> TASKS TO CARRY OUT
**a.** Answer each question from the profile of Colin McAdam below. Put each answer on its own line, marked (i), (ii), (iii).
(i) Who taught the classics course McAdam signed up for at McGill?
(ii) In what city is Some Great Thing set?
(iii) In what year was Some Great Thing a best fiction finalist for the Governor General's Literary Award?
**b.** Copy word for word everything in the profile of Colin McAdam from "Working in a" down to "Bermuda and Canada.".
**c.** For each statement, say whether it agrees with the profile of Colin McAdam below. Answer yes or no, and quote the words from the profile that settle it. Mark your answers (i), (ii), (iii).
(i) McAdam did his PhD at Cambridge.
(ii) McAdam finished writing his novel in Canada.
(iii) In the novel, Simon Struthers is a self-made homebuilder.

While Colin McAdam admits to being a grump when he is working on his writing, he is a happy fellow at the moment, and why shouldn’t he be? Just days before being interviewed by the McGill News, McAdam’s wife, writer Jaclyn Moriarty, gave birth to the couple’s first child.

Cover of 'Some Great Thing'

McAdam, who recently relocated to Sydney, Australia, volunteers to pay for the phone call for the interview since “calling cards are as cheap as borscht down here.” He calls from a phone booth around midnight Sydney time and McAdam admits to be sipping from a “jar of whiskey.” Clearly the celebration continues.

When asked what his recollections are of McGill, McAdam laughs. “I was a vaguely miserable undergraduate,” he says before quickly correcting himself. “Actually, I was having lots of fun when I suddenly realized that I wasn’t going to get very far having fun. That’s when I turned miserable.”

But the misery melted away when McAdam met a professor who would become a pivotal figure in his life.

He credits his signing up for a classics course taught by Anne Carson as the moment that set the writing gears in motion, however indiscernible at the time. Already well respected worldwide as a poet and a scholar, Carson was, in McAdam’s words, “on her way to glory.

“Anne taught me how to read Greek and we started a writers’ workshop together. Later on, she was instrumental in getting my novel published. McGill was really where it all started for me.”

That McAdam spent much of his time as an English literature undergrad under the tutelage of one of the world’s premier poets is supremely evident from the very outset of Some Great Thing. Set in Ottawa during the construction boom of the ’70s, McAdam’s novel follows the lives of Simon Struthers, a privileged, womanizing bureaucrat, and Jerry McGuinty, a rough-edged, self-made homebuilder. Writing from the perspective of multiple characters, McAdam saves his best poetry, albeit of the blue collar variety, for McGuinty.

“I built this house. Four-square, plaster walls, buttressed from toe to top with an iron goddamn will, my friend, standing proud proud proud,” McGuinty tells readers by way of introduction. “I hammered it into the ground and I pushed it to the sky, and with the grace of God and the sweat of men I will build a thousand more.”

The voice of Jerry McGuinty first emerged as a protest in the hallowed halls of academe that spawned McAdam’s interest in writing. Doing his PhD at Cambridge on 17th-century political translations of Greek, McAdam’s patience had reached a breaking point. “I was going nuts writing in this academic language. I thought it would be interesting to translate all this in a more secular voice.”

Colin McAdam
Jaclyn Moriarty

Working in a computer lab, McAdam opened up a new Word document and began free-forming as McGuinty – the narrative alter-ego who formed the foundation of his literary breakthrough. “It really was a ‘Eureka!’ moment for me.” The resulting novel was hailed by the Governor General’s Literary Award jury – Some Great Thing was a best fiction finalist in 2004 – as a “bravura accomplishment of voice and style, a burst of pure energy.” Literary critic Noah Richler declared the novel would “reinvigorate Canadian fiction.”

For his part, McAdam is both bemused and confused at being hailed as one of the new torch bearers for our national fiction. The son of a diplomat, he has lived in Hong Kong, Denmark, England, Australia, Bermuda and Canada.

“I started the book in Cambridge and finished it in Australia, but I was really pining for Canada while I was writing,” he says. “It made me start thinking about what home is and how we define the space around it. The novel is about how people shape space in terms of their particular passion and curious needs. A lot of CanLit is preoccupied with place and space, so I guess I wrote a Canadian novel without really intending to.”

> DATASET EXTRACT
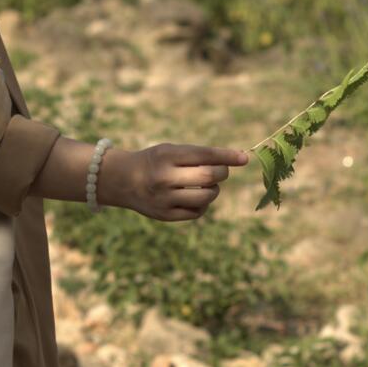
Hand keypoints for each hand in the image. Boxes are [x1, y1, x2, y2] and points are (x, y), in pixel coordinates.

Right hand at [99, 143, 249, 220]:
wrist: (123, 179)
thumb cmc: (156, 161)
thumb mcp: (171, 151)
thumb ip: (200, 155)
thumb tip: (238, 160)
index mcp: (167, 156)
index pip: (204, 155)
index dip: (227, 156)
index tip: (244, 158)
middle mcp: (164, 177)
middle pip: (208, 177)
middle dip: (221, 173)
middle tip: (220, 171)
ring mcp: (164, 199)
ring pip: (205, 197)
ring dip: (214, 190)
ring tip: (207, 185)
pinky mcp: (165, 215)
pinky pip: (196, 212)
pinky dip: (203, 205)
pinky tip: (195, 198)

==

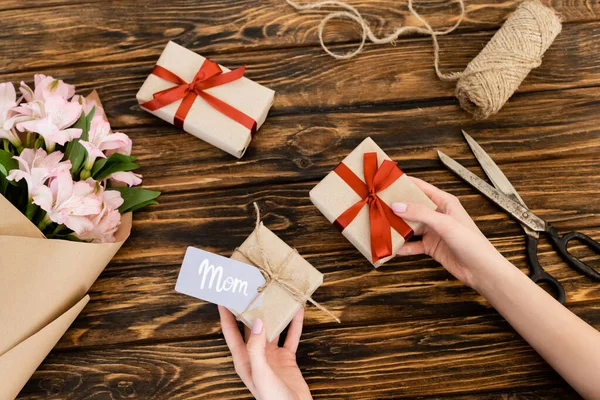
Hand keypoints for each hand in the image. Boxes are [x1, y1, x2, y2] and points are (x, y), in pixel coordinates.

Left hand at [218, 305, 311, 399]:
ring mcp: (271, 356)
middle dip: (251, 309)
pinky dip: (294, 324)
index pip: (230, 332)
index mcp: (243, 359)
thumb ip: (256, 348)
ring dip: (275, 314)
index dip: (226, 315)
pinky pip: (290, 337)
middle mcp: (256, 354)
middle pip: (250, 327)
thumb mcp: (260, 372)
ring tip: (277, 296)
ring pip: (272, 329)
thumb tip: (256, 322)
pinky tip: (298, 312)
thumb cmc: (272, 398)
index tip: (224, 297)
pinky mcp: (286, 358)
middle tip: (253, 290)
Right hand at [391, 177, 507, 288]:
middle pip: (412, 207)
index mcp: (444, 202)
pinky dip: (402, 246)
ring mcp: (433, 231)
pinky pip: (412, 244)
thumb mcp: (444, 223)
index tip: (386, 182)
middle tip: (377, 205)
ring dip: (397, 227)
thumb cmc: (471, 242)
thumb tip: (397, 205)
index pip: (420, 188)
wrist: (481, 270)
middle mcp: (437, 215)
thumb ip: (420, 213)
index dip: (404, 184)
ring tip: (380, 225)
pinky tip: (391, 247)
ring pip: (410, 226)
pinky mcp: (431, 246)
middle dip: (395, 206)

==

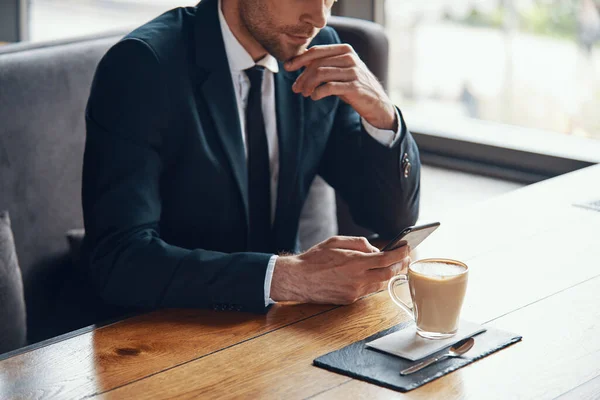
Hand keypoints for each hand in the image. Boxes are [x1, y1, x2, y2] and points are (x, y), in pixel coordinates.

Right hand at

> ANSWERS TO THE TASKS
**a.**
(i) Anne Carson
(ii) Ottawa
(iii) 2004

**b.**
Working in a computer lab, McAdam opened up a new Word document and began free-forming as McGuinty – the narrative alter-ego who formed the foundation of his literary breakthrough. “It really was a ‘Eureka!’ moment for me.” The resulting novel was hailed by the Governor General’s Literary Award jury – Some Great Thing was a best fiction finalist in 2004 – as a “bravura accomplishment of voice and style, a burst of pure energy.” Literary critic Noah Richler declared the novel would “reinvigorate Canadian fiction.”

For his part, McAdam is both bemused and confused at being hailed as one of the new torch bearers for our national fiction. The son of a diplomat, he has lived in Hong Kong, Denmark, England, Australia, Bermuda and Canada.

**c.**
(i) Yes: "Doing his PhD at Cambridge on 17th-century political translations of Greek"
(ii) No: "I started the book in Cambridge and finished it in Australia"
(iii) No: "Simon Struthers, a privileged, womanizing bureaucrat"